GIVEN INSTRUCTION:
Can you reproduce the Tanlines concert review word for word, between "Tanlines Come HomeNovember" and "is decidedly sad.", inclusive?

EXCERPTED PASSAGE:

[Begin]

Tanlines Come HomeNovember 30th, 2012
Tanlines – Webster Hall – November 29, 2012
Scanning through Tanlines’ Twitter feed to do research, I repeatedly encountered a strange emoticon, the winky sad. Of course, I had absolutely no idea what Jesse Cohen (percussion) and Eric Emm (guitars and vocals) were trying to get across by using this weird symbol. I found it completely indecipherable—take, for example, this gem about taking the sticker off of an apple—and furthermore, utterly un-Googleable. The cynical New Yorker in me assumed that it was a weak attempt at ironic humor, which would have been an unforgivable offense in my eyes. But I wanted to give the celebrated duo a fair shot, so I asked my Facebook friends if they could figure out the answer. And as it turns out, the sad-winky is a thoroughly practical emoticon—it denotes making a joke about something that is decidedly sad.

[End]

INFORMATION PROVIDED:
[Begin]

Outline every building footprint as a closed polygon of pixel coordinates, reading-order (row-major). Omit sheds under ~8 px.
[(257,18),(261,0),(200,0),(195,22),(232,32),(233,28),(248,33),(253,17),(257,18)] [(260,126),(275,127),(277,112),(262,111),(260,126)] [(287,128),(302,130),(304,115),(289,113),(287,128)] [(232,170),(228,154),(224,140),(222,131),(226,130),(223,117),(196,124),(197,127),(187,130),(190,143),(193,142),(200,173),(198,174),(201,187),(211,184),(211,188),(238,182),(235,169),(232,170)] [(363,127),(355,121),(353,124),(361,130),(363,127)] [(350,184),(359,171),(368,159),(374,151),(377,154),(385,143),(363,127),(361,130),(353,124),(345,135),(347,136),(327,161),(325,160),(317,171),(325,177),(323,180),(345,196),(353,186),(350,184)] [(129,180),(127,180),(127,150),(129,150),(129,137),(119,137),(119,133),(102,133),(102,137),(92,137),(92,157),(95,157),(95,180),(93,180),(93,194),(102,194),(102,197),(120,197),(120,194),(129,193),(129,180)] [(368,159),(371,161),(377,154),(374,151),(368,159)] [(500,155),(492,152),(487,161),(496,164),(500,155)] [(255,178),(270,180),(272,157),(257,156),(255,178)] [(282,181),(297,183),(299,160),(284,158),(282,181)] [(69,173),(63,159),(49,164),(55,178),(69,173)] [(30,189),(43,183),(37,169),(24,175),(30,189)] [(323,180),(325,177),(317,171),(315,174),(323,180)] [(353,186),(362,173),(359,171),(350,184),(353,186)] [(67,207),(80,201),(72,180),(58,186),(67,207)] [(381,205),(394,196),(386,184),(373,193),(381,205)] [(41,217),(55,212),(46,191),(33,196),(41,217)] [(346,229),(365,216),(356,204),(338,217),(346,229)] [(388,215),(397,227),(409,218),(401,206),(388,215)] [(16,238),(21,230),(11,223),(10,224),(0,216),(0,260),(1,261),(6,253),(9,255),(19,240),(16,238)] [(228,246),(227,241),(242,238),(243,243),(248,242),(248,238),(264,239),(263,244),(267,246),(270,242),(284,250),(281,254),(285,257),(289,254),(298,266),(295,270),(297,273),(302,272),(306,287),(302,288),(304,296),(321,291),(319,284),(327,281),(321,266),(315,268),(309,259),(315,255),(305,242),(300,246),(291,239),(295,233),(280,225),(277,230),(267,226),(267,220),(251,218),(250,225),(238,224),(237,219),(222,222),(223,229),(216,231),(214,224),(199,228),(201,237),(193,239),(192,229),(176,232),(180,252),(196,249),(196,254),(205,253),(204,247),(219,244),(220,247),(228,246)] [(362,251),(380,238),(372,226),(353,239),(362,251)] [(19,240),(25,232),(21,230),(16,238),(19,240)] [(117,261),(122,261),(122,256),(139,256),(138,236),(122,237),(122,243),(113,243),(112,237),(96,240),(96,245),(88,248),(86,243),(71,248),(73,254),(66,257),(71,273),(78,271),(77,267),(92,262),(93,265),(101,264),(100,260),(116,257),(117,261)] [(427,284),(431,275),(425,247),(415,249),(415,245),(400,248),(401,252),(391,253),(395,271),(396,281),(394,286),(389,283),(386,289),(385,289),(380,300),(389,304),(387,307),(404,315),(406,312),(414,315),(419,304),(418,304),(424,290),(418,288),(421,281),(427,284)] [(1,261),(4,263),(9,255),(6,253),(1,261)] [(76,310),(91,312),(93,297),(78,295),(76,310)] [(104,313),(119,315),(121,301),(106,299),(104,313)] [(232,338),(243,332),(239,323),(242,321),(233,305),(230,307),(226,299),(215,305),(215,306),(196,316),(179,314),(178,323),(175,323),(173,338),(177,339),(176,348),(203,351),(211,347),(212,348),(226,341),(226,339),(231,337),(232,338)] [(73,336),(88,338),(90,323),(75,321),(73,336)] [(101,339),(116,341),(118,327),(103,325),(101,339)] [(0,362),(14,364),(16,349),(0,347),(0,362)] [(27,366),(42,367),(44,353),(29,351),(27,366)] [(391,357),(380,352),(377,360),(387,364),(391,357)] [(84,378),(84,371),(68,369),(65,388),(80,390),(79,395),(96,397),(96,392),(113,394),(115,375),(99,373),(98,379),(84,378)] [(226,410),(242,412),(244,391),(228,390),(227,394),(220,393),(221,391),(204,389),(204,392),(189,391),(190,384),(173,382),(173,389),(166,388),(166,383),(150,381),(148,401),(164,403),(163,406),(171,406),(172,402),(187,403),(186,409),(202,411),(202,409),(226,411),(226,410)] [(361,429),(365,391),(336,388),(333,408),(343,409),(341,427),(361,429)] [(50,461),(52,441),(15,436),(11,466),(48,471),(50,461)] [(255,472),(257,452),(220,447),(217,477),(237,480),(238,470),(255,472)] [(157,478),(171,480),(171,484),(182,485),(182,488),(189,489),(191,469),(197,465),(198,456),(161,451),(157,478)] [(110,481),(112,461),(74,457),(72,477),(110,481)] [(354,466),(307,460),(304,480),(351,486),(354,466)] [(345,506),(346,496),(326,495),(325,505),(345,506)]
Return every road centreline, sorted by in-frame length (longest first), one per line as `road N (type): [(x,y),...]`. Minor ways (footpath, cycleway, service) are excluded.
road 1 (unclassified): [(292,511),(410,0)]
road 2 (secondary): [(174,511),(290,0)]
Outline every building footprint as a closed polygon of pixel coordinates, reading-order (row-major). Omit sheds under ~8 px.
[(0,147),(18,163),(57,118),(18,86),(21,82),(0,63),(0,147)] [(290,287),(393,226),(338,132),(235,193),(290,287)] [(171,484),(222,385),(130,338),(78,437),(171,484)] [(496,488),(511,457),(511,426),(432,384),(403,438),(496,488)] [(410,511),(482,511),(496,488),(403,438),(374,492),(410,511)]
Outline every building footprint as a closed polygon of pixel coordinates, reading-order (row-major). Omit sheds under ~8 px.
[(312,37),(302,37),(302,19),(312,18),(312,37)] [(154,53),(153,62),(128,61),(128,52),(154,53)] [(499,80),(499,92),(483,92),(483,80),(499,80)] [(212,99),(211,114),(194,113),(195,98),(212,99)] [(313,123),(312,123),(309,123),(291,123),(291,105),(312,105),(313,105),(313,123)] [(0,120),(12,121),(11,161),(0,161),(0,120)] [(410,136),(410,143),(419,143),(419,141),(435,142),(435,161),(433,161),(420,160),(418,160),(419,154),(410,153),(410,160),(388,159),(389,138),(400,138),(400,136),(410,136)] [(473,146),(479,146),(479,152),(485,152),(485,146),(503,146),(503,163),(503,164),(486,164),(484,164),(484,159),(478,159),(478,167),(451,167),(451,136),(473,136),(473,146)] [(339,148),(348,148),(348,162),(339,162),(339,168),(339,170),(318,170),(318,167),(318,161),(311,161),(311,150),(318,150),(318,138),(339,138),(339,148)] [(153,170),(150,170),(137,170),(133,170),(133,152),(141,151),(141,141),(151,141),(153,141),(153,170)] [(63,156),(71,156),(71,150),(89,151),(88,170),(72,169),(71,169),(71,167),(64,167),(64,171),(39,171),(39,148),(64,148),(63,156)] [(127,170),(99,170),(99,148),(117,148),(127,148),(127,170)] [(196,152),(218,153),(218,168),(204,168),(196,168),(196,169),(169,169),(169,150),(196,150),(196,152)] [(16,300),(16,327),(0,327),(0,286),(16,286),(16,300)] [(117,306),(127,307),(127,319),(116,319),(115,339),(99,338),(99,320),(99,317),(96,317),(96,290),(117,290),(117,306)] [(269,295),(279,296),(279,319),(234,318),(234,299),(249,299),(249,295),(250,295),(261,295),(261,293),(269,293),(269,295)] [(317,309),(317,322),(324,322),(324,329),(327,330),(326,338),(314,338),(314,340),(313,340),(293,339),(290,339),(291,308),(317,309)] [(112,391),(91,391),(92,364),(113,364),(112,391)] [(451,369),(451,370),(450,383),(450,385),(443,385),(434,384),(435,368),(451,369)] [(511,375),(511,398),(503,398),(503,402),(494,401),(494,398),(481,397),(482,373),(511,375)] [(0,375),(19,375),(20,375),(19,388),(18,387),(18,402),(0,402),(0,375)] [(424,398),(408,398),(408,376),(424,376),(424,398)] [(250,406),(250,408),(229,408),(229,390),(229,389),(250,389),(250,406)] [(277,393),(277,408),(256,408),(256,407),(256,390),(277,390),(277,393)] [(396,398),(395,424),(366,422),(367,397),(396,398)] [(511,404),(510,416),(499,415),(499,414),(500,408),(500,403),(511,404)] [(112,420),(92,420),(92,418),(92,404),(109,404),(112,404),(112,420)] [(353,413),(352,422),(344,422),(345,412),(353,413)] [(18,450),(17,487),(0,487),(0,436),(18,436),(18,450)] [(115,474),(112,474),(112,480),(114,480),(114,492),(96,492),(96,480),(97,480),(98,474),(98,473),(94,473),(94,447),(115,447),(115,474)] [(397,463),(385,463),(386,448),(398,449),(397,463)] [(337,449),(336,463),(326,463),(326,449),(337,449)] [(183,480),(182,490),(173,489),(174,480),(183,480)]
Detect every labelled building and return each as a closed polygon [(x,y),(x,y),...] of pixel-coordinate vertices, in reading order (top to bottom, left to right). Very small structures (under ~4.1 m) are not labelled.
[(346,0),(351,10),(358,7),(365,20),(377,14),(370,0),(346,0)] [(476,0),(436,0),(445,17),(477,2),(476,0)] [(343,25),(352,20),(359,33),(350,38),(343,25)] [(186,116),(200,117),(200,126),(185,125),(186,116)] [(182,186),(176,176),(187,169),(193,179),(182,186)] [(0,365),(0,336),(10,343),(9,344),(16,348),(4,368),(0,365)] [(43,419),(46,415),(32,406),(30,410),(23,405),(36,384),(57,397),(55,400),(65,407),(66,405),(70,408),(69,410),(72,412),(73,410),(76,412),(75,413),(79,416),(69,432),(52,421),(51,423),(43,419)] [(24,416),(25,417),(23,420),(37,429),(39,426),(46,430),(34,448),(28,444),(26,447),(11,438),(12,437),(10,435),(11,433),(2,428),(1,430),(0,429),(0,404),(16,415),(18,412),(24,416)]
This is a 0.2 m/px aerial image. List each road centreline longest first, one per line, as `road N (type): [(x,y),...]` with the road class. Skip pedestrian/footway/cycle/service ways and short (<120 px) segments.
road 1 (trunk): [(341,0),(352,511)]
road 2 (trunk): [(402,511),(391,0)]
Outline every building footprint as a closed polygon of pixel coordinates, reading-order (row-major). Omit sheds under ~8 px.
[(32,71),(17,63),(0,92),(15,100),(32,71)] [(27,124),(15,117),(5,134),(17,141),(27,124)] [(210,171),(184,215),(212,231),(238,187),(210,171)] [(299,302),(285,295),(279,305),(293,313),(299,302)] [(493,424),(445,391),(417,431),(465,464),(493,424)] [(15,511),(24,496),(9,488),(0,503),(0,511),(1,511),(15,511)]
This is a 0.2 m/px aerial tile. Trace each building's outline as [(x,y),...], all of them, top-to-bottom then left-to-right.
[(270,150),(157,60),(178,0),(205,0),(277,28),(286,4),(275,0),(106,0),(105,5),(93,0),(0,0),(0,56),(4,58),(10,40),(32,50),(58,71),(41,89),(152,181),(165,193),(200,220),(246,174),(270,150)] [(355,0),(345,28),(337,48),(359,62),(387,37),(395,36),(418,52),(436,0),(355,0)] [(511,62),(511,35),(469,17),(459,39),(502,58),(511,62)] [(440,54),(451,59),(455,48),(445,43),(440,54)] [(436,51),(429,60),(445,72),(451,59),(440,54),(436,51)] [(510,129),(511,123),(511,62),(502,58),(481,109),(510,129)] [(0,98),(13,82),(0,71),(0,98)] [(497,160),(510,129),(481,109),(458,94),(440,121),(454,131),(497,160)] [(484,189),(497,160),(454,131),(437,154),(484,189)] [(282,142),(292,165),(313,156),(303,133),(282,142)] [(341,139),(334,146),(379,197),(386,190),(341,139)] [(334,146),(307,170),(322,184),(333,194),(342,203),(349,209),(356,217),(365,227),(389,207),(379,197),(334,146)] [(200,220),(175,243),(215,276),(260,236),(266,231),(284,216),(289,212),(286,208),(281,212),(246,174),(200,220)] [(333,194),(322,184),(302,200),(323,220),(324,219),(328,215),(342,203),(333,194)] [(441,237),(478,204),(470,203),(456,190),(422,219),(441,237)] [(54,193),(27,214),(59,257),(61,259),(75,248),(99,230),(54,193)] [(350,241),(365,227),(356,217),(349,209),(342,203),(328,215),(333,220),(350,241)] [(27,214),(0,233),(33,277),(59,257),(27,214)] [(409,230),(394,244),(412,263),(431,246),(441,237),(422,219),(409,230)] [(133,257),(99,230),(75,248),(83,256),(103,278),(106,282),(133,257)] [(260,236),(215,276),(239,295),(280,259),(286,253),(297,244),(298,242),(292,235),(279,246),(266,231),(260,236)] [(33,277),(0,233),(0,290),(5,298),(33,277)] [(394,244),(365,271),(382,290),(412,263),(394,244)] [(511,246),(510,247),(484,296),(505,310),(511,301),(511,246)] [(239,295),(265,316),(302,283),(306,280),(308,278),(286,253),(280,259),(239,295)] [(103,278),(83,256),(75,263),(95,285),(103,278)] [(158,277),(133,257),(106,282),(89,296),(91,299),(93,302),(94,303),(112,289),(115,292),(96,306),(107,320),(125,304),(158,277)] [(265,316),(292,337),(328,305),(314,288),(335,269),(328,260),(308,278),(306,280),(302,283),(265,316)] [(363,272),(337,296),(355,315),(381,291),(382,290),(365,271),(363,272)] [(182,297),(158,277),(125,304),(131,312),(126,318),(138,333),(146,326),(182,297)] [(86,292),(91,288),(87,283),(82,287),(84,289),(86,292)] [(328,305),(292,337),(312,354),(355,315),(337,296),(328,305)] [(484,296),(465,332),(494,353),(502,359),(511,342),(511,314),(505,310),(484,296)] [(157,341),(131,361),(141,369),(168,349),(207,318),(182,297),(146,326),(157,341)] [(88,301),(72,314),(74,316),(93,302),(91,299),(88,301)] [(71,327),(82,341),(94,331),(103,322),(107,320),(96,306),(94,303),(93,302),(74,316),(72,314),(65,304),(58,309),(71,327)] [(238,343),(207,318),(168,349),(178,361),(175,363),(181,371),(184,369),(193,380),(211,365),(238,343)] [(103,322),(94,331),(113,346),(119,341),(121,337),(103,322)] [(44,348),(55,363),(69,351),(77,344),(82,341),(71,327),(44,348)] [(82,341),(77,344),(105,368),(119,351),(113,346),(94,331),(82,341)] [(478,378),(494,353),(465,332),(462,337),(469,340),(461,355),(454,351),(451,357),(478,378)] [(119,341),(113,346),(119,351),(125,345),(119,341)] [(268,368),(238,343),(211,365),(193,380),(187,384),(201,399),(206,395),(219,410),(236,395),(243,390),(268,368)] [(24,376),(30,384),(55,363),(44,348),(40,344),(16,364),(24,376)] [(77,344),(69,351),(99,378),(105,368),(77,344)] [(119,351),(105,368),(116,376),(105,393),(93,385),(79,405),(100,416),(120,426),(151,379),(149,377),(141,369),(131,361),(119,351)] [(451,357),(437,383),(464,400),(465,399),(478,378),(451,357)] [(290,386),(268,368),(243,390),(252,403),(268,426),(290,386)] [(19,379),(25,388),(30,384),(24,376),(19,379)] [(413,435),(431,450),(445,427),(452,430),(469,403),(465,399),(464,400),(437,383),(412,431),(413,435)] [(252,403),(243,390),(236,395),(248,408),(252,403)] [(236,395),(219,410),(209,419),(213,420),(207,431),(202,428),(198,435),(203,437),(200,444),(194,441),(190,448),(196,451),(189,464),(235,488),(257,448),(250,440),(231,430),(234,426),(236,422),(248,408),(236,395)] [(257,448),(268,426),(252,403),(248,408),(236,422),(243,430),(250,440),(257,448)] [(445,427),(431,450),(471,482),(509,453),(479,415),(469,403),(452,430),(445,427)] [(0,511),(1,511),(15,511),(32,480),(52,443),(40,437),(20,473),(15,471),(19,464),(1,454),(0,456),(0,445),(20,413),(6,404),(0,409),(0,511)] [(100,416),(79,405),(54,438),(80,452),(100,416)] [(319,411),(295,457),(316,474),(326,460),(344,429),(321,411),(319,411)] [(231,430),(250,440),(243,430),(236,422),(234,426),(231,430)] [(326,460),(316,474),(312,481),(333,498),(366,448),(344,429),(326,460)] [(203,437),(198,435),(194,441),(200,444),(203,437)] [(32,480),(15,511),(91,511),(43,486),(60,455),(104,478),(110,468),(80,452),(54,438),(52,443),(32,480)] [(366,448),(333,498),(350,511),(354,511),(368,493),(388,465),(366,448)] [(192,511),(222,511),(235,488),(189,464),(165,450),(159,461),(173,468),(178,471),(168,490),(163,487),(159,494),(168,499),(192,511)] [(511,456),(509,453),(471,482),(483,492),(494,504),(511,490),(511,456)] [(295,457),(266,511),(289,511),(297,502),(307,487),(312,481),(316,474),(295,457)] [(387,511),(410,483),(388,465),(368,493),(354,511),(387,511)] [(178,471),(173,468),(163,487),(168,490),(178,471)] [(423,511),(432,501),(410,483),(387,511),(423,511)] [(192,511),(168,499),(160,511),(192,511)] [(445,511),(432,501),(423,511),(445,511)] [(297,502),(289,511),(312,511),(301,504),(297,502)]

[End]

CORRECT OUTPUT:
Tanlines Come HomeNovember 30th, 2012
Tanlines – Webster Hall – November 29, 2012
Scanning through Tanlines’ Twitter feed to do research, I repeatedly encountered a strange emoticon, the winky sad. Of course, I had absolutely no idea what Jesse Cohen (percussion) and Eric Emm (guitars and vocals) were trying to get across by using this weird symbol. I found it completely indecipherable—take, for example, this gem about taking the sticker off of an apple—and furthermore, utterly un-Googleable. The cynical New Yorker in me assumed that it was a weak attempt at ironic humor, which would have been an unforgivable offense in my eyes. But I wanted to give the celebrated duo a fair shot, so I asked my Facebook friends if they could figure out the answer. And as it turns out, the sad-winky is a thoroughly practical emoticon—it denotes making a joke about something that is decidedly sad.